> _Data records_
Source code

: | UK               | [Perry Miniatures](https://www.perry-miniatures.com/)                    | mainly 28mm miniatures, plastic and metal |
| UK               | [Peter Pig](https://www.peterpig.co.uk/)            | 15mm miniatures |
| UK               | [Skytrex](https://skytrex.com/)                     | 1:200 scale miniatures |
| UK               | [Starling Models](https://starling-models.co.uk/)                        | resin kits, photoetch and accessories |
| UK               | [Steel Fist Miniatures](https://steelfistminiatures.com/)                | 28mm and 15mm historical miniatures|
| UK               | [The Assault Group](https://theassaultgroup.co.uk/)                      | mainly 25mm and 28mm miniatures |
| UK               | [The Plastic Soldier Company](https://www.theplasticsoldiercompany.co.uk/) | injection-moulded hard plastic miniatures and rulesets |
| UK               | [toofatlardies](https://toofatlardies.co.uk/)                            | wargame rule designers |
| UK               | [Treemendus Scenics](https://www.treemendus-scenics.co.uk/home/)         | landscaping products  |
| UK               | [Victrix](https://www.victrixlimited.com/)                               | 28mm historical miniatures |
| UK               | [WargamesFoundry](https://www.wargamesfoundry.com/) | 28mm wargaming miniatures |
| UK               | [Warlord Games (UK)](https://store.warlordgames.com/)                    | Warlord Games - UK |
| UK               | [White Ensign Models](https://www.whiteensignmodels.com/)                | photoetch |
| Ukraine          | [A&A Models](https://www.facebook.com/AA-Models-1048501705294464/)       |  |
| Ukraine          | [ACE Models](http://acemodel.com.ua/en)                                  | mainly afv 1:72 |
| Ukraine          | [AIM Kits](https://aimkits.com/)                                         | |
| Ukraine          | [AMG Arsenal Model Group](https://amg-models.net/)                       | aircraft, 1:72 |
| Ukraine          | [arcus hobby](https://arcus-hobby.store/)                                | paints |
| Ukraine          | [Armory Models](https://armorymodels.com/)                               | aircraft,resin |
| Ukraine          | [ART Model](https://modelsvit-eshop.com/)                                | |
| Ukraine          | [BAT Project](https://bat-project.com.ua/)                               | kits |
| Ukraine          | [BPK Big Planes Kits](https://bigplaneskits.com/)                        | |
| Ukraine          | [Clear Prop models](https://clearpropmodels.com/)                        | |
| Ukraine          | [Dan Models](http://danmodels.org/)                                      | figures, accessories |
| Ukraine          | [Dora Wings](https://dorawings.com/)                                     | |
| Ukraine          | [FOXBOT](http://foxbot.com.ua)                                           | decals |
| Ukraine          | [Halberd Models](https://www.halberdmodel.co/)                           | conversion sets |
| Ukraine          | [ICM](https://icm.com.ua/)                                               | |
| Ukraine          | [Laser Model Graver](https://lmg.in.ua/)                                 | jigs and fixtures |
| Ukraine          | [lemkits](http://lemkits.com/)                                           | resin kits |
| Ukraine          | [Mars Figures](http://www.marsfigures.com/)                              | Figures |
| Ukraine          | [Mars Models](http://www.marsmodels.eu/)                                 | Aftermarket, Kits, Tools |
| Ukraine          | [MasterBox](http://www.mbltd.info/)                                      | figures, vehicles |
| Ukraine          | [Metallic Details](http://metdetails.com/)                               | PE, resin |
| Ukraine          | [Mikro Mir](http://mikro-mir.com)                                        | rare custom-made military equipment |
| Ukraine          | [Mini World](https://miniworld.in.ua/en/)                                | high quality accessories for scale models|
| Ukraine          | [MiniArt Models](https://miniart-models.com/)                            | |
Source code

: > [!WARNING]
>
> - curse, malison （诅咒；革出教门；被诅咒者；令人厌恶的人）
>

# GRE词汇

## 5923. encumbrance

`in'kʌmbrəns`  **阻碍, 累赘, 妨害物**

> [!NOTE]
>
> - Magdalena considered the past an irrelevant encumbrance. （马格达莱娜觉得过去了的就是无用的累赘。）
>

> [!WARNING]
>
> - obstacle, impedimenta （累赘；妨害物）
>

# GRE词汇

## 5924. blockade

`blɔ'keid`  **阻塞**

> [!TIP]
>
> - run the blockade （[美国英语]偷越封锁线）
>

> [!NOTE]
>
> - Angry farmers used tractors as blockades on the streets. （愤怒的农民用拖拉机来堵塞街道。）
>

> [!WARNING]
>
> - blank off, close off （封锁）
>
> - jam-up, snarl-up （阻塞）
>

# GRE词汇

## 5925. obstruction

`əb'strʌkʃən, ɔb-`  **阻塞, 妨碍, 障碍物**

> _Prompt_
Return the lines above verbatim, with every character, space, and line break unchanged.

> _Answer section_
Source code

: | UK               | [Perry Miniatures](https://www.perry-miniatures.com/)                    | mainly 28mm miniatures, plastic and metal |
| UK               | [Peter Pig](https://www.peterpig.co.uk/)            | 15mm miniatures |
| UK               | [Skytrex](https://skytrex.com/)                     | 1:200 scale miniatures |
| UK               | [Starling Models](https://starling-models.co.uk/)                        | resin kits, photoetch and accessories |
| UK               | [Steel Fist Miniatures](https://steelfistminiatures.com/)                | 28mm and 15mm historical miniatures|
| UK               | [The Assault Group](https://theassaultgroup.co.uk/)                      | mainly 25mm and 28mm miniatures |
| UK               | [The Plastic Soldier Company](https://www.theplasticsoldiercompany.co.uk/) | injection-moulded hard plastic miniatures and rulesets |
| UK               | [toofatlardies](https://toofatlardies.co.uk/)                            | wargame rule designers |
| UK               | [Treemendus Scenics](https://www.treemendus-scenics.co.uk/home/)         | landscaping products  |
| UK               | [Victrix](https://www.victrixlimited.com/)                               | 28mm historical miniatures |
| UK               | [WargamesFoundry](https://www.wargamesfoundry.com/) | 28mm wargaming miniatures |
| UK               | [Warlord Games (UK)](https://store.warlordgames.com/)                    | Warlord Games - UK |
| UK               | [White Ensign Models](https://www.whiteensignmodels.com/)                | photoetch |
| Ukraine          | [A&A Models](https://www.facebook.com/AA-Models-1048501705294464/)       |  |
| Ukraine          | [ACE Models](http://acemodel.com.ua/en)                                  | mainly afv 1:72 |
| Ukraine          | [AIM Kits](https://aimkits.com/)                                         | |
| Ukraine          | [AMG Arsenal Model Group](https://amg-models.net/)                       | aircraft, 1:72 |
| Ukraine          | [arcus hobby](https://arcus-hobby.store/)                                | paints |
| Ukraine          | [Armory Models](https://armorymodels.com/)                               | aircraft,resin |
| Ukraine          | [ART Model](https://modelsvit-eshop.com/)                                | |
| Ukraine          | [BAT Project](https://bat-project.com.ua/)                               | kits |
| Ukraine          | [BPK Big Planes Kits](https://bigplaneskits.com/)                        | |
| Ukraine          | [Clear Prop models](https://clearpropmodels.com/)                        | |
| Ukraine          | [Dan Models](http://danmodels.org/)                                      | figures, accessories |
| Ukraine          | [Dora Wings](https://dorawings.com/)                                     | |
| Ukraine          | [FOXBOT](http://foxbot.com.ua)                                           | decals |
| Ukraine          | [Halberd Models](https://www.halberdmodel.co/)                           | conversion sets |
| Ukraine          | [ICM](https://icm.com.ua/)                                               | |
| Ukraine          | [Laser Model Graver](https://lmg.in.ua/)                                 | jigs and fixtures |
| Ukraine          | [lemkits](http://lemkits.com/)                                           | resin kits |
| Ukraine          | [Mars Figures](http://www.marsfigures.com/)                              | Figures |
| Ukraine          | [Mars Models](http://www.marsmodels.eu/)                                 | Aftermarket, Kits, Tools |
| Ukraine          | [MasterBox](http://www.mbltd.info/)                                      | figures, vehicles |
| Ukraine          | [Metallic Details](http://metdetails.com/)                               | PE, resin |
| Ukraine          | [Mikro Mir](http://mikro-mir.com)                                        | rare custom-made military equipment |
| Ukraine          | [Mini World](https://miniworld.in.ua/en/)                                | high quality accessories for scale models|
| Ukraine          | [MiniArt Models](https://miniart-models.com/)                            | |
Source code

: > [!WARNING]
>
> - curse, malison （诅咒；革出教门；被诅咒者；令人厌恶的人）
>

# GRE词汇

## 5923. encumbrance

`in'kʌmbrəns`  **阻碍, 累赘, 妨害物**

> [!NOTE]
>
> - Magdalena considered the past an irrelevant encumbrance. （马格达莱娜觉得过去了的就是无用的累赘。）
>

> [!WARNING]
>
> - obstacle, impedimenta （累赘；妨害物）
>

# GRE词汇

## 5924. blockade

`blɔ'keid`  **阻塞**

> [!TIP]
>
> - run the blockade （[美国英语]偷越封锁线）
>

> [!NOTE]
>
> - Angry farmers used tractors as blockades on the streets. （愤怒的农民用拖拉机来堵塞街道。）
>

> [!WARNING]
>
> - blank off, close off （封锁）
>
> - jam-up, snarl-up （阻塞）
>

# GRE词汇

## 5925. obstruction

`əb'strʌkʃən, ɔb-`  **阻塞, 妨碍, 障碍物**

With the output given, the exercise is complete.